TASK MATERIAL:
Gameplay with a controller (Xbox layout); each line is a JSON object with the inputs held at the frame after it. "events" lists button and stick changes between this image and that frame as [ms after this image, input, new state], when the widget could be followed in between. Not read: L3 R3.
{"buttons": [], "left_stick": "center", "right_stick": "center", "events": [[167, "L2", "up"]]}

==

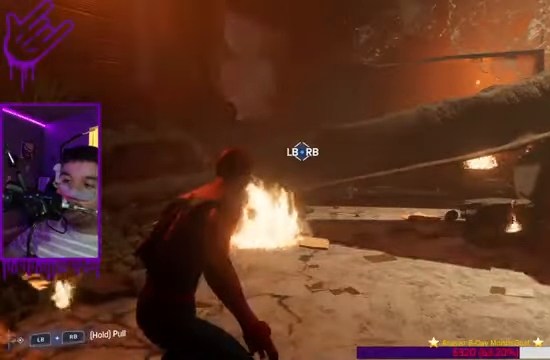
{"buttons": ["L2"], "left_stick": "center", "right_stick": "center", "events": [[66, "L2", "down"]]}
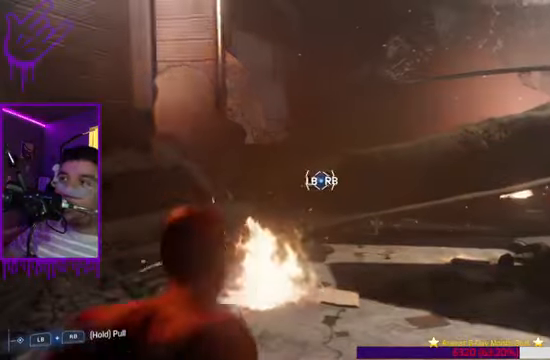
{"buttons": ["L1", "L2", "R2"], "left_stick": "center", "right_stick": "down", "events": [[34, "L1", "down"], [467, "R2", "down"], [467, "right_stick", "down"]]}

INSTRUCTIONS FOR THE TASK: Scan the material above for "down". Copy every line where it appears.

RESPONSE FOR THIS EXERCISE:
{"buttons": ["L2"], "left_stick": "center", "right_stick": "center", "events": [[66, "L2", "down"]]}
{"buttons": ["L1", "L2", "R2"], "left_stick": "center", "right_stick": "down", "events": [[34, "L1", "down"], [467, "R2", "down"], [467, "right_stick", "down"]]}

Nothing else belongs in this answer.